Biterm Topic Modeling (BTM)

There are some drawbacks to using LDA for our dataset, namely it doesn’t handle short texts well. That is why we also implemented a Biterm Topic Model that does better on short texts. Overall, it seems that the topic model networks produced this way strike a better balance between effectively delineating the topics and showing interconnectivity.

Black Soldiers Long Comment

Topic 1 differs in the BTM model and seems interconnected with nearly all the topics. Broadly, it touches on war and the chance to fight. It also suggests with the war there being some sort of give and take and expecting to get something better out of it in the end. Topic 2 concretely is about segregation in different spaces within the military. Topic 3 is filled with optimistic words such as better, opportunity, equality, chance, free and fair. At the same time however, it speaks of Jim Crow. Topic 4 about positions within the military and potentially also having black officers. Topic 5 touches upon various parts of the day to day life and seems a bit more mundane. Topic 6 focuses in on race and geography specifically mentioning negro, white, north, and south, etc. One advantage here is that this model sorts together race related terms into one topic as opposed to 3 different ones as seen in the LDA.

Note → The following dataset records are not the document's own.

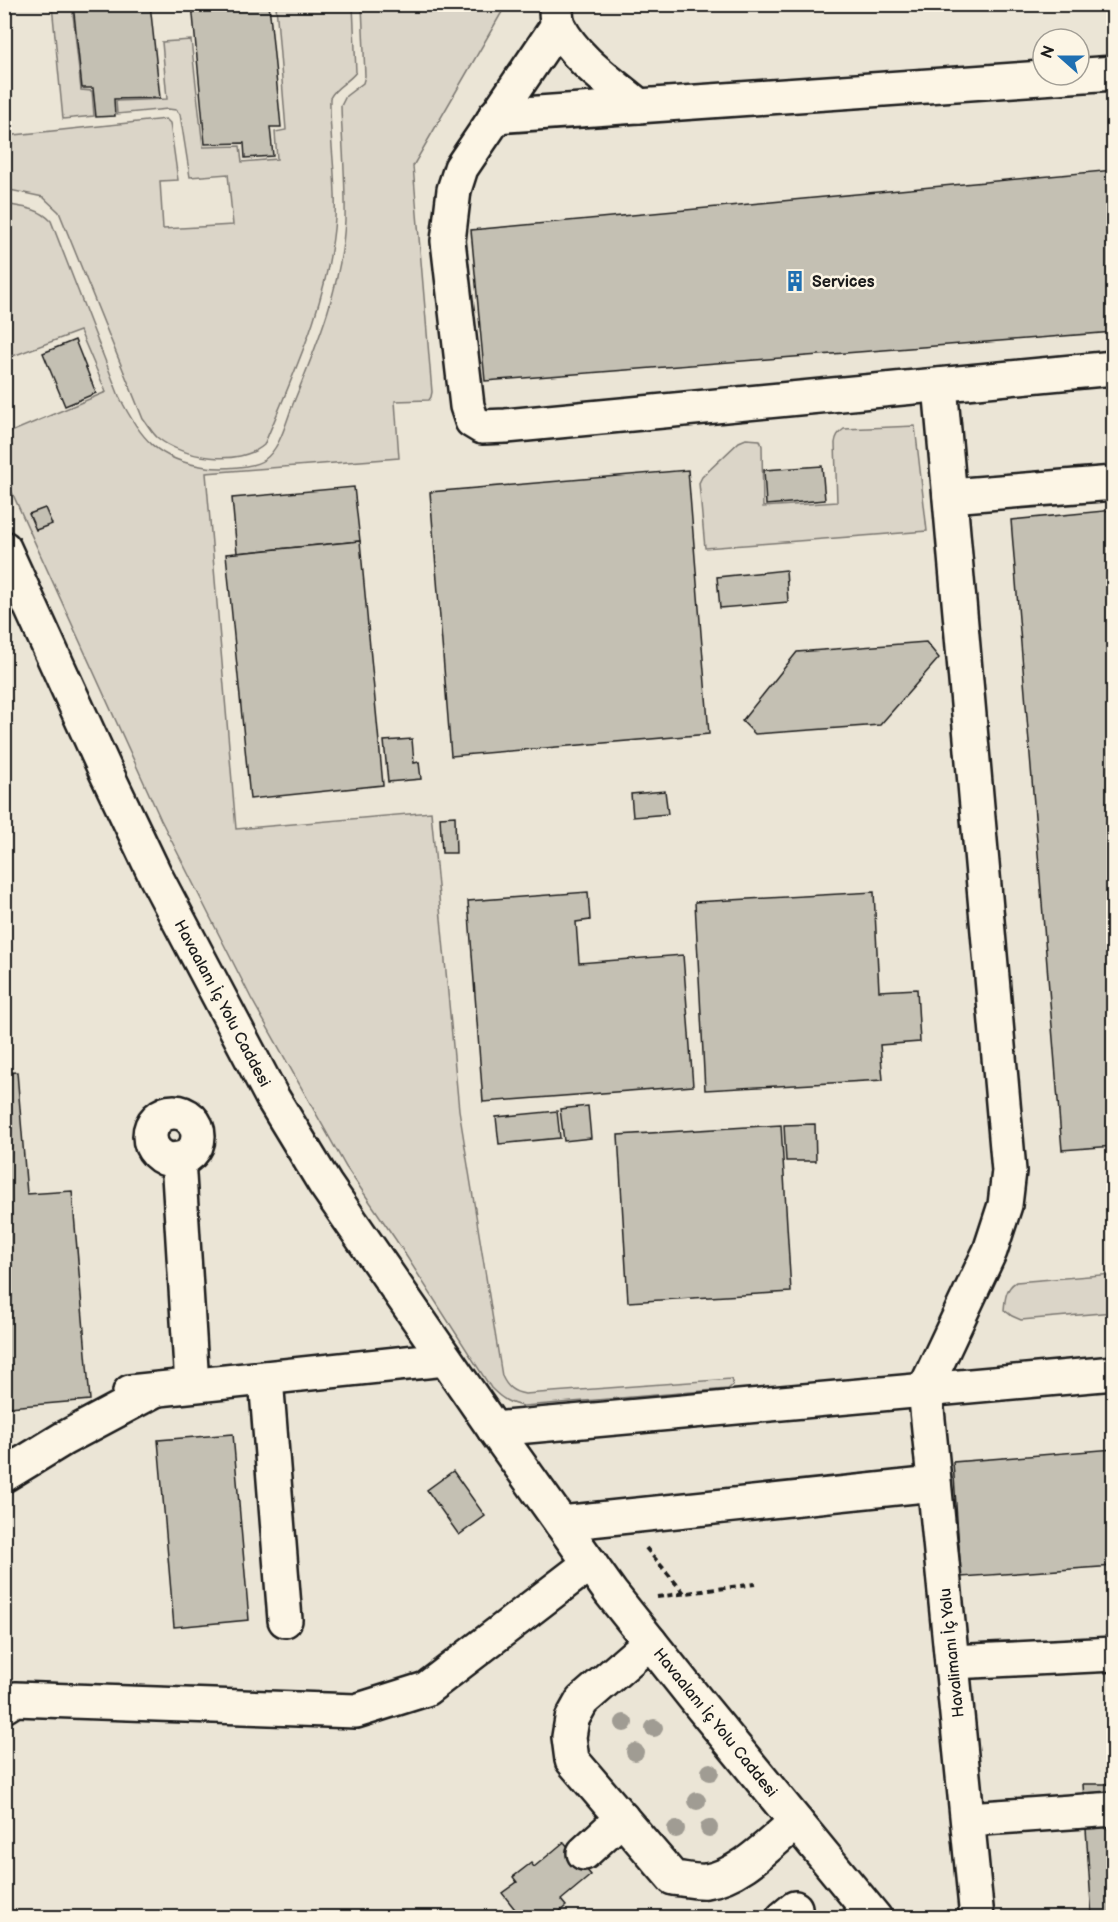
<svg xmlns="http://www.w3.org/2000/svg" width="1118" height="1922" font-family="'Balsamiq Sans',sans-serif">
<rect width="100%" height="100%" fill="#fcf5e5"/>
<filter id="ink" filterUnits="userSpaceOnUse"><feTurbulence type="fractalNoise" baseFrequency=".0167" numOctaves="2"/><feDisplacementMap in="SourceGraphic" scale="12" xChannelSelector="R" yChannelSelector="G"/><feConvolveMatrix kernelMatrix="1 2 1 2 8 2 1 2 1" color-interpolation-filters="sRGB"/></filter>
<g filter="url(#ink)">
<path fill="#ebe5d6" fill-rule="evenodd" d="M5 5H1113V1917H5ZM1043 39H1079V75H1043Z"/>
<g fill="#dbd5c8" stroke="#7c7872" stroke-width="1.5">
<path d="M52 5H72L81 90 92 91 94 116 63 119Z"/>
<path d="M276 5H353L356 72C349 82 335 87 330 98 329 138 337 178 335 218 329 299 295 371 264 445 239 467 182 458 158 438 152 433 148 425 143 419L59 212 43 197 5 189V136L166 119 170 123 178 180 160 181 163 229 233 225 228 174 190 177 180 114 176 110 168 109 117 114 116 101 167 99 162 42 191 40 203 147 240 146 242 162 277 159 275 132 286 130Z"/>
<path d="M362 5H506L413 166 432 392 431 397 429 400 395 401 399 458 206 473 236 829 431 812 459 1110 502 1376C507 1387 513 1392 525 1394L731 1379 733 1385 728 1389 524 1406C509 1404 501 1398 491 1388L396 1240 346 1167 251 998 161 820 5 477 4 437 6 434 106 392 80 331 5 359V204C22 207 39 208 51 221L119 396C140 438 157 460 206 467 220 469 253 468 264 460 280 449 286 422 293 404 317 345 342 285 345 220 346 183 342 144 341 106L346 96 363 83 365 76Z"/>
<path d="M915 426 927 531 705 548 699 483 702 477 739 442 746 439 760 440 762 446 763 507 837 502 835 443C836 436 838 433 844 429Z"/>
<path d="M1113 1274V1312L1021 1320 1012 1316 1004 1310C1005 1298 1006 1288 1016 1282Z"/>
</g>
<g fill="#c4c0b3" stroke="#1c1c1c" stroke-width="1.5">
<path d="M73 4H150L160 98 114 99 115 116 96 117 93 88H82Z"/>
<path d="M192 4H269L281 127H270L273 156 245 158 244 143 205 144Z"/>
<path d="M1114 170V332L485 381 471 230Z"/>
<path d="M75 340 96 393 65 406 43 353Z"/>
<path d="M822 466 825 500 766 505 764 470Z"/>
<path d="M688 470 709 734 451 756 430 492Z"/>
<path d="M354 487 360 541 237 553 232 498Z"/>
<path d="M45 508 52 524 36 530 29 514Z"/>
<path d="M1114 510V1146L1062 1150 1011 520Z"/>
<path d="M360 541 383 785 250 799 226 554Z"/>
<path d="M786 570 788 602 720 608 717 577Z"/>
<path d="M926 642 939 658 880 725 755 734 742 721 797 652Z"/>
<path d="M412 739 414 763 419 762 421 779 388 782 384 741Z"/>
<path d="M665 791 668 814 633 817 631 794Z"/>
<path d="M455 816 456 853H442L440 817Z"/>
<path d="M588 892 590 920 576 922 579 963 683 955 693 1086 483 1102 468 901Z"/>
<path d="M874 892 879 991 917 989 920 1042 880 1045 883 1080 705 1090 695 902Z"/>
<path d="M17 1072 27 1194 72 1191 90 1400 9 1407 4 1352V1073Z"/>
<path d="M588 1106 591 1138 564 1141 560 1109Z"/>
<path d="M557 1111 560 1138 499 1144 496 1117Z"/>
<path d="M815 1124 816 1161H786L784 1125Z"/>
<path d="M781 1125 791 1292 628 1302 618 1135Z"/>
<path d="M233 1434 249 1620 174 1627 158 1440Z"/>
<path d="M1114 1449V1566L961 1577 953 1462Z"/>
<path d="M453 1471 485 1516 459 1535 427 1490Z"/>
<path d="M1083 1784H1114V1918H1092Z"/>
<path d="M564 1842 591 1875 561 1900 566 1906 552 1918H546L543 1915 540 1918H522L502 1893 517 1882 513 1877 531 1863 534 1867Z"/>
</g>
<g fill="none" stroke-linecap="round" stroke-linejoin="round">
<defs>
<g id="minor">
<path d="M556 4C556 12 556 21 559 27 576 60 612 83 639 106"/>
<path d="M558 25 461 168 454 190 448 241 467 406 472 421 482 427 506 426 1114 368"/>
<path d="M495 116 1114 73"/>
<path d="M950 496 1114 483"/>
<path d="M4 548 106 772 156 877 272 1097 325 1184 494 1429 611 1593 701 1706 875 1918"/>
<circle cx="174" cy="1136" r="24"/>
<path d="M178 1159 192 1385"/>
<path d="M266 1378 285 1620"/>
<path d="M925 1389 990 1251 1005 1205 1009 1171 940 385"/>
<path d="M925 1389 977 1918"/>
<path d="M130 1392 445 1359"/>
<path d="M494 1429 1114 1373"/>
<path d="M4 1475 63 1439 155 1390"/>
<path d="M561 1523 934 1484"/>
<path d="M650 1642 582 1701 572 1719 569 1737 572 1760 673 1878C684 1879 696 1882 706 1881 741 1876 770 1843 796 1822"/>
<path d="M952 1662 1114 1654"/>
<path d="M4 1706 15 1699 356 1711 426 1689 590 1563"/>
<path d="M968 1819 1114 1809"/>
<path d="M584 1853 622 1818"/>
<path d="M783 1918 795 1908"/>
</g>
</defs>
<use href="#minor" stroke="#1c1c1c" stroke-width="38"/>
<g stroke="#1c1c1c" stroke-width="4" stroke-dasharray="6 4.5" stroke-linecap="butt">
<path d="M646 1548 684 1593"/>
<path d="M657 1597 755 1584"/>
</g>
<use href="#minor" stroke="#fcf5e5" stroke-width="33"/>
</g>
<g fill="#a09c93">
<circle cx="624" cy="1723" r="9"/>
<circle cx="654" cy="1728" r="9"/>
<circle cx="635" cy="1752" r="9"/>
<circle cx="710" cy="1772" r="9"/>
<circle cx="697" cy="1801" r="9"/>
<circle cx="709" cy="1828" r="9"/>
<circle cx="676" cy="1829" r="9"/>
</g>
</g>
<defs>
<symbol id="building-bare" viewBox="-9 -9 18 18"><path d="M-4-6H4V6H1V3H-1V6H-4ZM-2.5-4.3h1.7v1.8h-1.7ZM.8-4.3h1.7v1.8H.8ZM-2.5-1h1.7V.8h-1.7ZM.8-1h1.7V.8H.8Z" fill="#1f6fb2" stroke="#fcf5e5" stroke-width="2.5" paint-order="stroke"/></symbol>
</defs>
<g fill-rule="evenodd">
<use href="#building-bare" x="780" y="266" width="30" height="30"/>
</g>
<g text-anchor="middle" stroke-width="5" stroke-linejoin="round" paint-order="stroke">
<g font-size="16" font-weight="bold" fill="#1c1c1c" stroke="#fcf5e5" text-anchor="start">
<text x="812" y="287">Services</text>
</g>
<g font-size="16" fill="#1c1c1c" stroke="#fcf5e5">
<text transform="translate(223 1003) rotate(62)" y="6">Havaalanı İç Yolu Caddesi</text>
<text transform="translate(951 1653) rotate(-96)" y="6">Havalimanı İç Yolu</text>
<text transform="translate(716 1722) rotate(51)" y="6">Havaalanı İç Yolu Caddesi</text>
</g>
</g>
<rect width="1118" height="1922" fill="none" stroke="#fcf5e5" stroke-width="24"/>
<rect x="12" y="12" width="1094" height="1898" fill="none" stroke="#1c1c1c" stroke-width="2" filter="url(#ink)"/>
<g transform="translate(1061 57) rotate(291)"><circle r="28" fill="#fcf5e5" stroke="#a29e95" stroke-width="1.5"/>
<path d="M0-4.5L10 22L0 15L-10 22Z" fill="#1f6fb2"/>
<text y="-9" font-size="16" font-weight="bold" text-anchor="middle" fill="#1c1c1c">N</text>
</g>
</svg>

White Soldiers Outfits Comment

Topic 1 here is nebulously connected with the other topics yet is concretely is about seperation of races and how well it would work. Topic 2 seems to be about day to day activities such as eating, sleeping, bathing and interacting with the sergeant. Topic 3 focuses on how the merger of races/class may interfere with morale. Topic 4 is very vaguely about career development and somehow Delaware. T Topic 5 suggests that racial mixing would cause disunity and start race riots. Topic 6 includes the word resent and several other racial terms. However, it also includes the word like. This BTM model fared about as well as the LDA as there were some vague topics. This might be an indication that we fit too many topics to this. However, as we mentioned earlier, we went with 6 topics for all to standardize the comparisons.

White Soldiers Long Comment

Again, Topic 1 intersects with other topics. It is in general about the war/army and includes words such as give and take. Topic 2 is about getting time to eat and getting furloughed. Topic 3 is about positions in the military and also includes terms like valuable, waste, time, and money suggesting they are thinking of career prospects here. Topic 4 identifies the enlistment/service experience and how many of the soldiers are young. Topic 5 focuses on how the questionnaire is a chance to talk about race and whether this opportunity is needed or not. Lastly, Topic 6 is about different branches in the military and the experience needed to transfer. Again we see that in comparison to the black soldiers long comment topics, the white soldiers are more focused on careers.